Related to the node selection rules is the decision to test for violated NACs at all nodes or at integer nodes only. Checking for infeasibilities at all nodes increases the computational cost per node substantially (because the solution is checked against a large number of NACs), but reduces the total cut additions because a cut added at an early fractional node is carried to all descendent nodes reducing the number of cuts that are added multiple times at different nodes.
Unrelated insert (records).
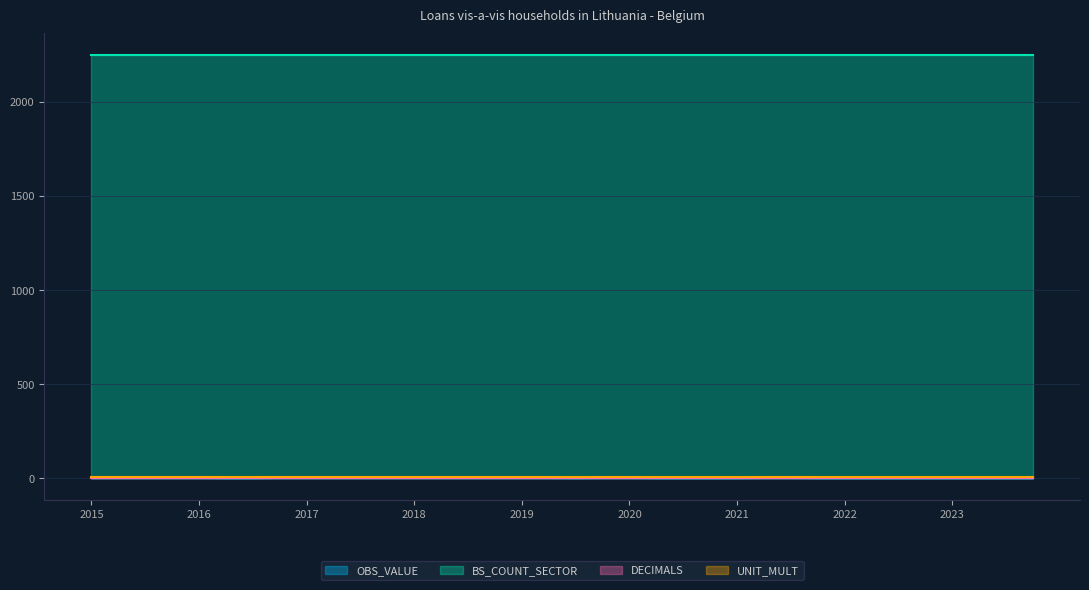

Reading left to right, what are all the values shown in this chart?

OBS_VALUE: 2	2	2	2	2	1	1	2	2	2	2	2	2	2	2	2	2	2	1	2	2	1	1	1	1	2	2	1	1	1	1	1	1	1	1	1
BS_COUNT_SECTOR: 2250	2250	2250	2250	2250	2250	2250	2250	2250	2250	2250	2250	2250	2250	2250	2250	2250	2250	2250	2250	2250	2250	2250	2250	2250	2250	2250	2250	2250	2250	2250	2250	2250	2250	2250	2250
DECIMALS: 2	2	2	2	2	2	2	2	2	2	2	2	2	2	2	2	2	2	2	2	2	2	2	2	2	2	2	2	2	2	2	2	2	2	2	2
UNIT_MULT: 6	6	6	6	6	6	6	6	6	6	6	6	6	6	6	6	6	6	6	6	6	6	6	6	6	6	6	6	6	6	6	6	6	6	6	6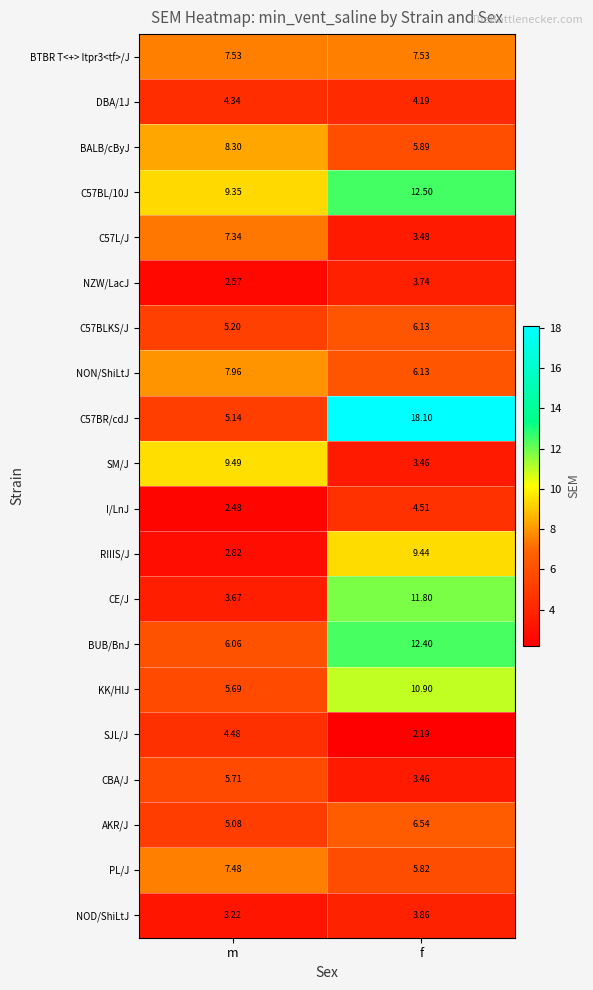

Where does the C57BLKS/J series first go above 6?

f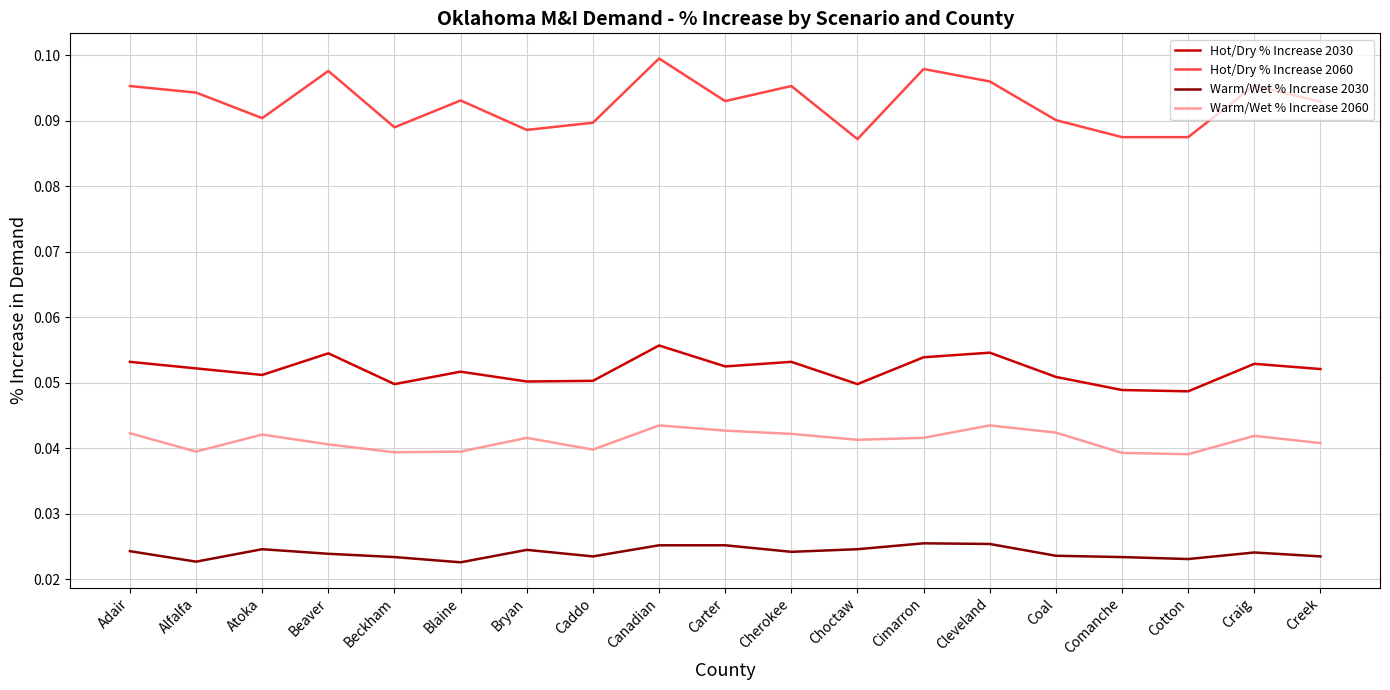

Where is the first local minimum for Warm/Wet % Increase 2030?

Alfalfa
Testing for infeasibilities at every node outperformed testing only at integer solutions; however, when used in conjunction with our hybrid node selection rule, adding cuts in all early nodes, but only in integer nodes after a fixed depth seemed to perform better than either pure approach.

Finally, we present computational results for a series of examples containing 3-8 drugs. We show how the new theoretical results and the branch and cut algorithm allow us to generate and solve instances with thousands of scenarios, which were intractable using standard solvers.


Colvin, M., Maravelias, C. T. (2009a). Scheduling of testing tasks and resource planning in new product development using stochastic programming. Computers & Chemical Engineering, 33, 964-976.

Colvin, M.; Maravelias, C. T. (2009b). Modeling methods and a branch and cut algorithm for pharmaceutical clinical trial planning using stochastic programming. Submitted for publication, European Journal of Operational Research.